[Opening RECORDS SHOWN section]

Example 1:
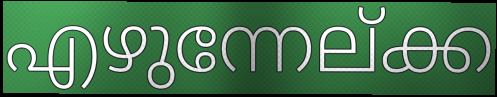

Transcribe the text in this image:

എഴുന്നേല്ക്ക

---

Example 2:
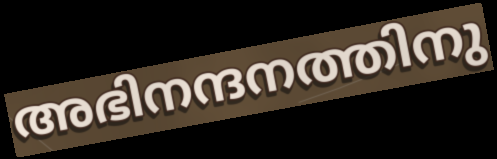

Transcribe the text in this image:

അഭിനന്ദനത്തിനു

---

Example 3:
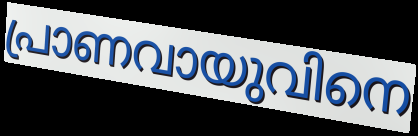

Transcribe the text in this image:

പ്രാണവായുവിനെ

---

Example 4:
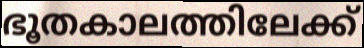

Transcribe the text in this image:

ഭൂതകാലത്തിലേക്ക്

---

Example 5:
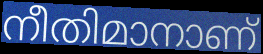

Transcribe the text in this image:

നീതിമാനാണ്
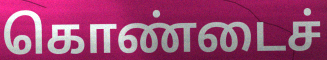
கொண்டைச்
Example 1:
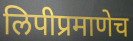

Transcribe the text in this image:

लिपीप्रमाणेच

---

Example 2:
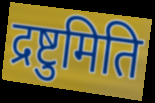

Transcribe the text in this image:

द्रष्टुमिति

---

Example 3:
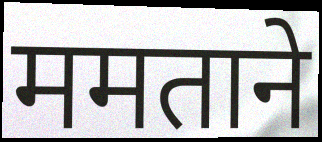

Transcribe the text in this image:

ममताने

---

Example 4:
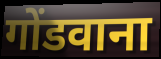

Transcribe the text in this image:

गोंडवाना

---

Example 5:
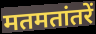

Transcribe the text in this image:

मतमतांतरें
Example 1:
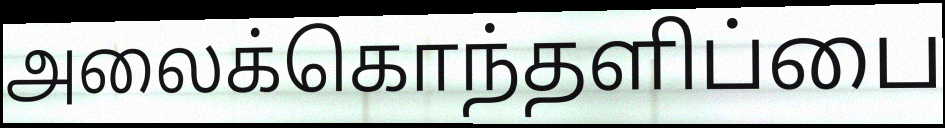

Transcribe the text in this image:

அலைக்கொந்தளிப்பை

[Closing RECORDS SHOWN section]

■ REQUIREMENT: Please retype the data exactly, but do not carry over any picture.

■ EXERCISE ANSWER:
Example 1:

Transcribe the text in this image:

എഴുന്നേല്ക്ക

---

Example 2:

Transcribe the text in this image:

അഭിനന്ദനത്തിനു

---

Example 3:

Transcribe the text in this image:

പ്രാണവായുവിനെ

---

Example 4:

Transcribe the text in this image:

ഭൂതകാലത്തിലേക്ക്

---

Example 5:

Transcribe the text in this image:

നീതിമാനാണ്
கொண்டைச்
Example 1:

Transcribe the text in this image:

लिपीप्रमाणेच

---

Example 2:

Transcribe the text in this image:

द्रष्टुमिति

---

Example 3:

Transcribe the text in this image:

ममताने

---

Example 4:

Transcribe the text in this image:

गोंडवाना

---

Example 5:

Transcribe the text in this image:

मतमतांतरें
Example 1:

Transcribe the text in this image:

அலைக்கொந்தளிப்பை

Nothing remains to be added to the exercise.